We’re publishing in full, for the first time, manuals explaining the prominent commercial implant software “Remote Control System,” manufactured by the Italian company Hacking Team. Despite FBI director James Comey’s dire warnings about the impact of widespread data scrambling — “criminals and terrorists would like nothing more,” he declared — Hacking Team explicitly promises on its website that its software can “defeat encryption.”
The manuals describe Hacking Team’s software for government technicians and analysts, showing how it can activate cameras, exfiltrate emails, record Skype calls, log typing, and collect passwords on targeted devices. They also catalog a range of pre-bottled techniques for infecting those devices using wifi networks, USB sticks, streaming video, and email attachments to deliver viral installers. With a few clicks of a mouse, even a lightly trained technician can build a software agent that can infect and monitor a device, then upload captured data at unobtrusive times using a stealthy network of proxy servers, all without leaving a trace. That, at least, is what Hacking Team’s manuals claim as the company tries to distinguish its offerings in the global marketplace for government hacking software.

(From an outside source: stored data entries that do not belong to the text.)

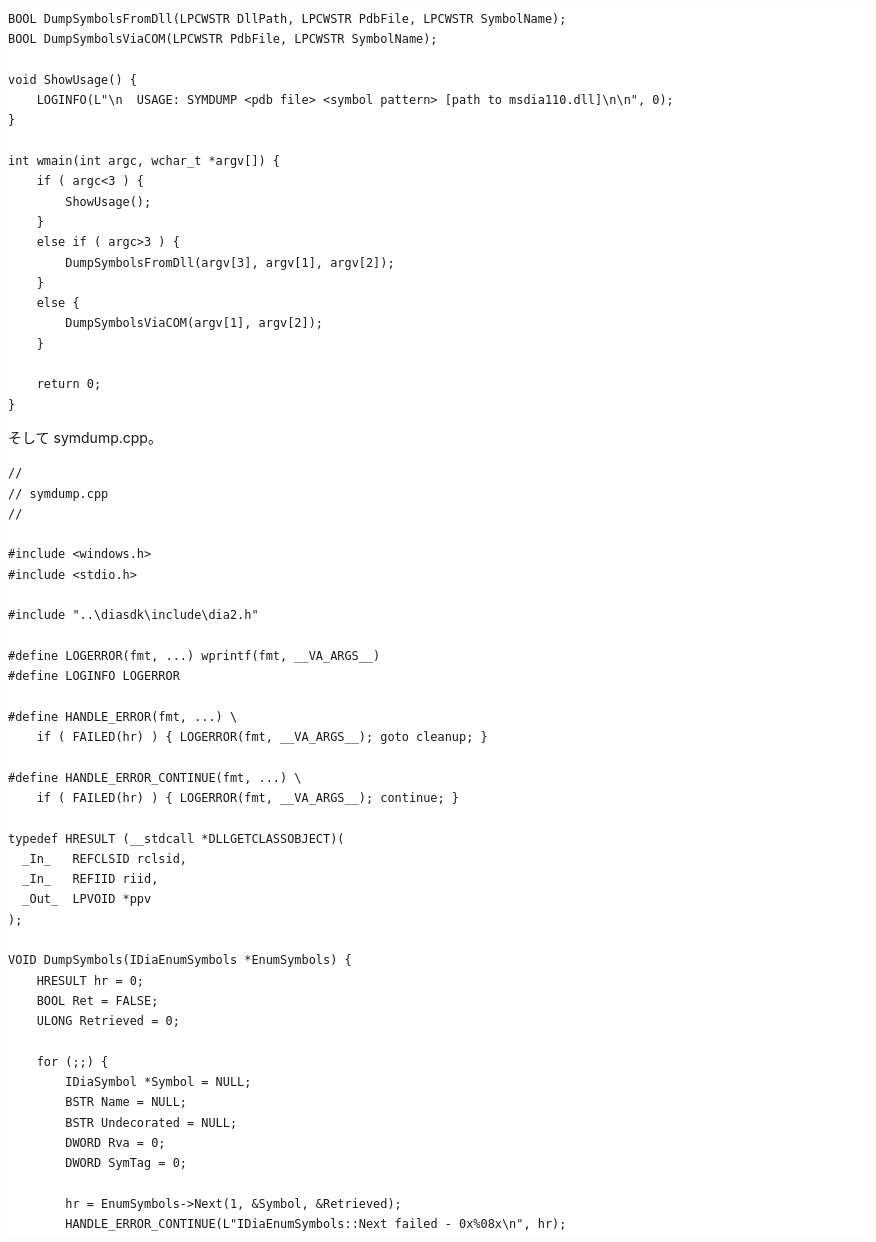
 ```
BOOL DumpSymbolsFromDll(LPCWSTR DllPath, LPCWSTR PdbFile, LPCWSTR SymbolName); 
BOOL DumpSymbolsViaCOM(LPCWSTR PdbFile, LPCWSTR SymbolName);

void ShowUsage() { 
    LOGINFO(L"\n  USAGE: SYMDUMP <pdb file> <symbol pattern> [path to msdia110.dll]\n\n", 0); 
}

int wmain(int argc, wchar_t *argv[]) { 
    if ( argc<3 ) { 
        ShowUsage(); 
    } 
    else if ( argc>3 ) { 
        DumpSymbolsFromDll(argv[3], argv[1], argv[2]); 
    } 
    else { 
        DumpSymbolsViaCOM(argv[1], argv[2]); 
    }

    return 0; 
} 
```
 
そして symdump.cpp。

 
```
// 
// symdump.cpp 
//

#include <windows.h> 
#include <stdio.h>

#include "..\diasdk\include\dia2.h"

#define LOGERROR(fmt, ...) wprintf(fmt, __VA_ARGS__) 
#define LOGINFO LOGERROR

#define HANDLE_ERROR(fmt, ...) \ 
    if ( FAILED(hr) ) { LOGERROR(fmt, __VA_ARGS__); goto cleanup; }

#define HANDLE_ERROR_CONTINUE(fmt, ...) \ 
    if ( FAILED(hr) ) { LOGERROR(fmt, __VA_ARGS__); continue; }

typedef HRESULT (__stdcall *DLLGETCLASSOBJECT)( 
  _In_   REFCLSID rclsid, 
  _In_   REFIID riid, 
  _Out_  LPVOID *ppv 
);

VOID DumpSymbols(IDiaEnumSymbols *EnumSymbols) { 
    HRESULT hr = 0; 
    BOOL Ret = FALSE; 
    ULONG Retrieved = 0;

    for (;;) { 
        IDiaSymbol *Symbol = NULL; 
        BSTR Name = NULL; 
        BSTR Undecorated = NULL; 
        DWORD Rva = 0; 
        DWORD SymTag = 0;

        hr = EnumSymbols->Next(1, &Symbol, &Retrieved); 
        HANDLE_ERROR_CONTINUE(L"IDiaEnumSymbols::Next failed - 0x%08x\n", hr); 
```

Hacking Team’s efforts include a visible push into the U.S. Though Remote Control System is sold around the world — suspected clients include small governments in dozens of countries, from Ethiopia to Kazakhstan to Saudi Arabia to Mexico to Oman — the company keeps one of its three listed worldwide offices in Annapolis, Maryland, on the edge of the federal intelligence and law-enforcement cluster around the nation’s capital; has sent representatives to American homeland security trade shows and conferences, where it has led training seminars like “Cyber Intelligence Solutions to Data Encryption” for police; and has even taken an investment from a firm headed by America’s former ambassador to Italy. The United States is also, according to two separate research teams, far and away Hacking Team’s top nexus for servers, hosting upwards of 100 such systems, roughly a fifth of all its servers globally.